Some believe that social media’s near limitless power is in need of checks and balances. Should the beliefs of an individual affect their standing with a public company? There is a feeling amongst some that the actions and beliefs held by an individual should be separate from that of their professional work.
Those that oppose this stance believe that is not acceptable. The growing belief is that one can not have controversial stances while overseeing a major company, especially if they claim to hold opposite feelings from the company. Those feeling this way have taken on several key figures at powerful companies in recent years through protests and social media. The opposition hasn’t only come from groups. Companies have taken stances as well. With more getting involved, let’s examine some prominent cases from the past few years to see how this action has blurred once solid lines.
Chili’s restaurant recently came under fire for its autism awareness efforts. The national chain had planned on donating a portion of all its revenue from a particular day to an autism association. The foundation, the National Autism Association, had controversial anti-vaccine beliefs on their webpage.
The belief that vaccines “can trigger or exacerbate autism in some, if not many, children,” a position that has been time and again been debunked and derided by scientists, many families wanted nothing to do with the NAA. The group maintained that its cause was to to focus on safety issues in the autism community, but the controversial beliefs trumped any other message. The group did receive some support on social media, but not much. Soon after the backlash began, Chili’s had cancelled the event as it looked for a new way to donate to autism awareness.
The NAA said that it was shocked by the decision from Chili’s and its parent company Brinker International. The group asserted that the anti-vaccine claims were from parent reports. Regardless of the reasoning, the public was not in favor of their stance and let the restaurant know. Through social media the change was swift and decisive.
The restaurant confirmed that community feedback was what influenced the decision. Further adding, “The intent of this fundraiser was not to express a view on this matter, but rather to support the families affected by autism.” In this situation, the public outcry utilized social media in a way that let the business know that its customers were not satisfied. While a few argued that Chili’s should donate to whichever cause it should choose, the overwhelming response was in the contrary. This was one situation that was rather one-sided.
A few years ago we saw one of the more heated debates revolving around a company’s beliefs. Back in 2012, Chic-Fil-A president Dan Cathy asserted the company’s belief in traditional marriage, in the biblical sense. Cathy himself was a known supporter of anti-LGBT marriage rights. This sparked outrage on both sides of the debate on Facebook and Twitter alike. The outrage extended to public figures as well, with people standing on both sides of the debate. The company took to its own Facebook page to defend its beliefs while removing itself from the debate:
“The Chick-Fil-A culture and service tradition in our restaurants is to treat every person with honor, dignity and respect – regardless of their belief, race, creed, sexual orientation, or gender…Going forward, our intent is to leave the policy debate over same-sex marriage to the government and political arena.”

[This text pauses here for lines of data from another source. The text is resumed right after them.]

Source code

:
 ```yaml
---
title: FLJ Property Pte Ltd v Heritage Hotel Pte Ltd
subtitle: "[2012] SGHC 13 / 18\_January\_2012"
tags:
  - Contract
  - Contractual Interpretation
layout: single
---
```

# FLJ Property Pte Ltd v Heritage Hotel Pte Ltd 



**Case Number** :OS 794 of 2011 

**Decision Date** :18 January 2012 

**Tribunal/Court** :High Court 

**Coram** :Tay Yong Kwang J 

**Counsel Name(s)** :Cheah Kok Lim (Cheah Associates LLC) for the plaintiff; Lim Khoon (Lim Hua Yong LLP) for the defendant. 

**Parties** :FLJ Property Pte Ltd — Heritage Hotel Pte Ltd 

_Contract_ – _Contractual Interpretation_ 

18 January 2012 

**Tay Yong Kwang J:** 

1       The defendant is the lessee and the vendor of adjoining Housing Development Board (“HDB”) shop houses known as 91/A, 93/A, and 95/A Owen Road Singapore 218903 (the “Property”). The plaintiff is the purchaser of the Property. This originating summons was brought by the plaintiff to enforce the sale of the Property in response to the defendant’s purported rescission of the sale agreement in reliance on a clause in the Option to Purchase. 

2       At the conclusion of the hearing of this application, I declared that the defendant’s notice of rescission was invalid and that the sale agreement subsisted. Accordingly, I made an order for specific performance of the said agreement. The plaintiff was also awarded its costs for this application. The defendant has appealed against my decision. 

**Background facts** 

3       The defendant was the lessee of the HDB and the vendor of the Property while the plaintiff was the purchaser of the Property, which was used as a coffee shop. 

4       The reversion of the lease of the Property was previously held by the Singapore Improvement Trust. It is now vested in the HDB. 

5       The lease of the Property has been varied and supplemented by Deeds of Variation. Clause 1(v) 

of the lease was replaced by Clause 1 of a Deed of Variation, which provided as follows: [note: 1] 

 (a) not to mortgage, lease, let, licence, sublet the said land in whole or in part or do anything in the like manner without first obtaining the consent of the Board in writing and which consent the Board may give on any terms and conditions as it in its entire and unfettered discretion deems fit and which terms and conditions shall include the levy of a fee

Supporters of Chick-Fil-A embraced a company that wouldn’t back down from their beliefs, even under mounting public pressure. On the other side, groups were refusing to support a company that didn’t believe in equality for all. Boycotts and pro Chick-Fil-A shopping days ensued. Not much changed through this debate. Many in the public determined that the company’s beliefs were irrelevant to where their dollars would be spent.
OkCupid brought this to their Mozilla user’s attention with a letter detailing what the current situation was about. After the letter the users could continue on to OkCupid or they could download a new browser that was linked in the letter. Within two weeks of being on the job, Eich had resigned. This situation has come under fire more than any in recent memory. Some are arguing that Eich’s personal views should be separate from his career of achievements. Others, including those of Mozilla employees, believe that it is impossible to represent a company with differing views.
Going after Eich’s personal views and OkCupid’s decision to get involved have been hot button topics since the campaign began. Those in support of Eich and privacy in general believe that a talented individual was driven out by a liberal social media witch hunt. Those on the other side of the aisle are using social media to let people know that in progressive times, antiquated views may get you ousted. This could lead to a new precedent. Will individual beliefs be fair game in professional environments? The line is blurring. The morality of the issue is one that has to be addressed on an individual basis. However, when looking at social media, it appears that the line will continue to be done away with.